Hacker News new | ask | show | jobs
by xrayarx 1155 days ago
Water intrusion in europe-west9-a has caused a multi-cluster failure and has led to an emergency shutdown of multiple zones. We expect general unavailability of the europe-west9 region

https://twitter.com/GCP_Incidents

2 comments

But europe-west9-a is only one zone, why does the whole region fall over as a consequence?
GCP has multiple zones in the same physical building. Not all cloud providers have distinct physical buildings for each Availability Zone.
Do they have an official description what a zone is somewhere?

Back in the days when we had our own data centers a zone was defined as a "fire section" meaning that it should not be impacted if any other zone of the data center had a fire. This obviously means that you can't call 3 floors of a building a zone.

Edit: The information on this site https://cloud.google.com/docs/geography-and-regions#regions_... clearly states that a zone is "physically distinct" so they have some explaining to do.

Edit 2: Sneaky... They changed the status page to say "europe-west9" instead of "europe-west9-a".

I could not find the GCP equivalent to this from AWS:

"AZs are physically separated by a meaningful distance, many kilometers, from any other AZ, although all are within 100 km (60 miles) of each other."

https://aws.amazon.com/about-aws/global-infrastructure/regio...

Physically distinct could refer to distinct hardware in the same building and cage space. It’s “physically distinct”. Google makes no promises that the zones are in different buildings or separated by N feet/miles of space.
AFIK all zones (a, b, and c) have been reported to be down. I'd love to understand ehat happened.
A cooling pipe started leaking and set the batteries on fire.
Probably some dependencies they did not plan for
Switching off all of 1 zone and checking the others aren't impacted is literally step 1 of checking your organisation is truly zonally redundant...

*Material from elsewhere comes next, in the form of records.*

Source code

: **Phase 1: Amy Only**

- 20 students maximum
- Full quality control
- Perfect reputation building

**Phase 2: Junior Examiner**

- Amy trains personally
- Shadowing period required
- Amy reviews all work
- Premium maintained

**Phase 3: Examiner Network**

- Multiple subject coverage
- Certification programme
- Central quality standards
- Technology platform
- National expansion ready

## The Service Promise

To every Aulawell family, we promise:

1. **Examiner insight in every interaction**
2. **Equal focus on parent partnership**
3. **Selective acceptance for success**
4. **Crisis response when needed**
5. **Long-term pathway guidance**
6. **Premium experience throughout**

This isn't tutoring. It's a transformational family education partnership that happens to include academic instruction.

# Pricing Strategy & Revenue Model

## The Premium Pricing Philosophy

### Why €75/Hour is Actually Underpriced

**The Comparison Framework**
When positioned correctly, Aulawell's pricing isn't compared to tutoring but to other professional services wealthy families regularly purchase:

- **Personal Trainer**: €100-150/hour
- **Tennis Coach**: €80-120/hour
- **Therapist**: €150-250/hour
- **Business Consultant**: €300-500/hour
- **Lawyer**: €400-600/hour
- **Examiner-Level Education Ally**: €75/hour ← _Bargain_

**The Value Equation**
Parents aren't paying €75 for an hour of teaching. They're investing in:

Someone as big as Google ought to have been practicing this automatically every week in a staging environment, and probably at least annually in production.

How large is the flood? How far away are these zones?
It happened at GlobalSwitch Clichy, near Paris. From what I gathered from a french forum[1], it started with a flood and then a fire. No rooms have been affected, apparently.

[1]: https://lafibre.info/datacenter/incendie-maitrise-globalswit...

Cooling pump failure lead to water leaking into the UPS room. Batteries caught fire and firefighters can't access the room. Fire is contained although.

(this was at ~10-11 am GMT+2 time)

Edit:

Fire is extinguished (~3pm GMT+2)

https://www.mail-archive.com/frnog@frnog.org/msg72320.html

https://www.mail-archive.com/frnog@frnog.org/msg72323.html

https://www.mail-archive.com/frnog@frnog.org/msg72327.html

I'm getting horrible flashbacks of OVH DC's those many years ago.
THAT was many years ago? Felt like yesterday
A bit more than 2 years: https://www.datacenterdynamics.com/en/news/fire-destroys-ovh...

I thought it was less than 12 months...

It does feel like yesterday but yeah was a couple years back !
We were impacted at a previous company, luckily we had solid backup, so everything was back online a few hours after.

Still, it was kinda fun to go to work and learn that the corporate website literally went up in flames.

What a disaster. A datacenter made out of wood, what could go wrong ...
If it's the one in Clichy I'm thinking of it's dug into the embankment that lines a railway basin, so... yeah, floods suck.
It is the Clichy's one. It's not that dug into, where did you get that from? (Used to work there circa 2010). I think the water retention made its way to the battery rooms. No recent floods (nor rain) in Paris (nor most of france) lately.